> Records from a dataset:
* * * * * * * * *

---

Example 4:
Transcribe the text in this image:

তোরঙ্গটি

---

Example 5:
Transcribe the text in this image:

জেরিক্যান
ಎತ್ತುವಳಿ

* * * * * * * * *

Repeat the text of every item above line for line, without changing anything.

---

Example 4:
Transcribe the text in this image:

তোরঙ্গটি

---

Example 5:
Transcribe the text in this image:

জেরিক্যান
ಎತ್ತುವಳಿ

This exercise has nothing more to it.